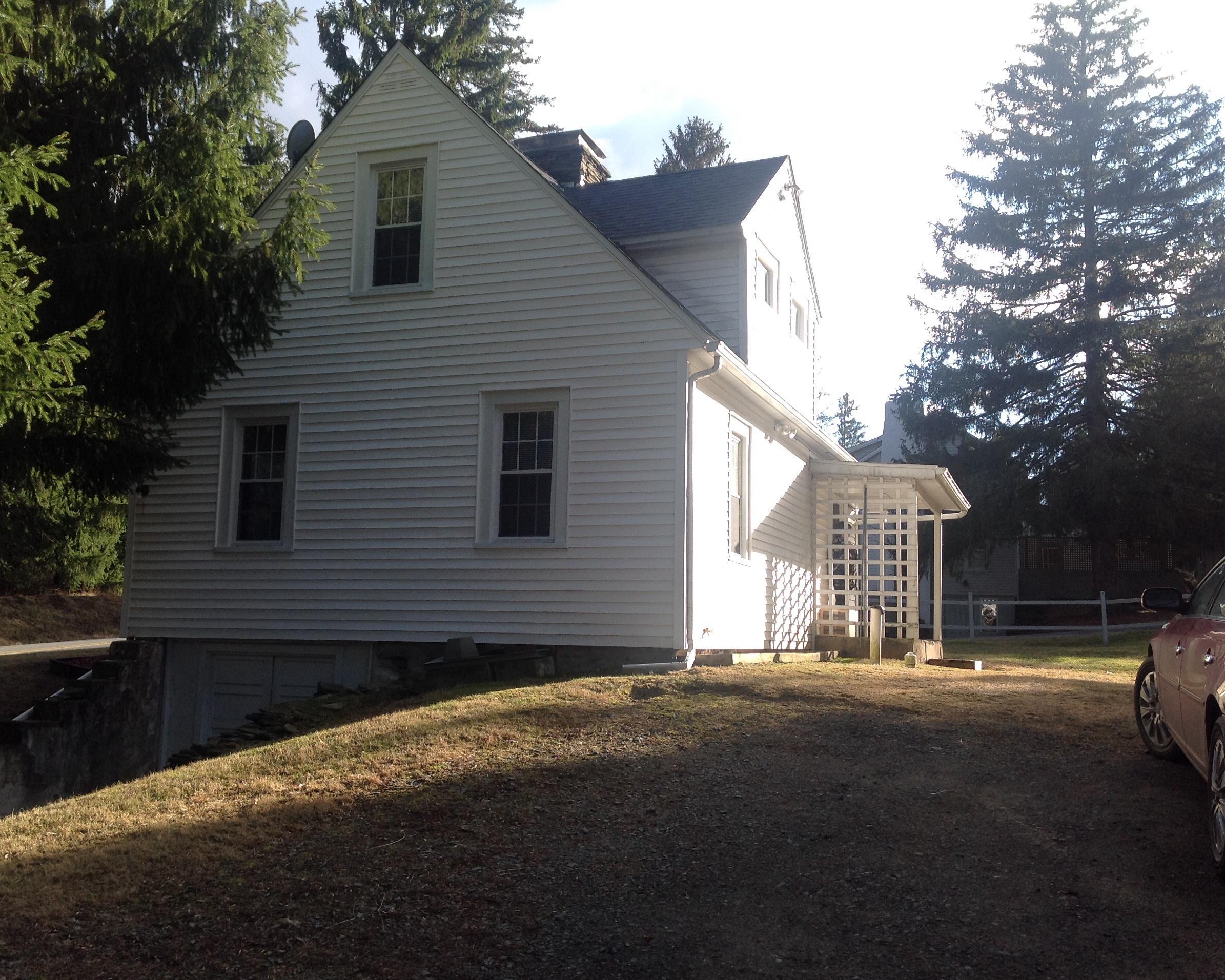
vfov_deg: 40.1
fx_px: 1341
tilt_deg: +5.8
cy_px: 495
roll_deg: -1.6
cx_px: 567
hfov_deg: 49.0
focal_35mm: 37
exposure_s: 1/480
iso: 50
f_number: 2.4
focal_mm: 4.28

▬▬▬▬▬▬▬▬▬▬

▶ [WORK TO BE COMPLETED]: If a record contains a picture, drop the picture and repeat the rest exactly.

▶ [EXERCISE OUTPUT]:
vfov_deg: 40.1
fx_px: 1341
tilt_deg: +5.8
cy_px: 495
roll_deg: -1.6
cx_px: 567
hfov_deg: 49.0
focal_35mm: 37
exposure_s: 1/480
iso: 50
f_number: 2.4
focal_mm: 4.28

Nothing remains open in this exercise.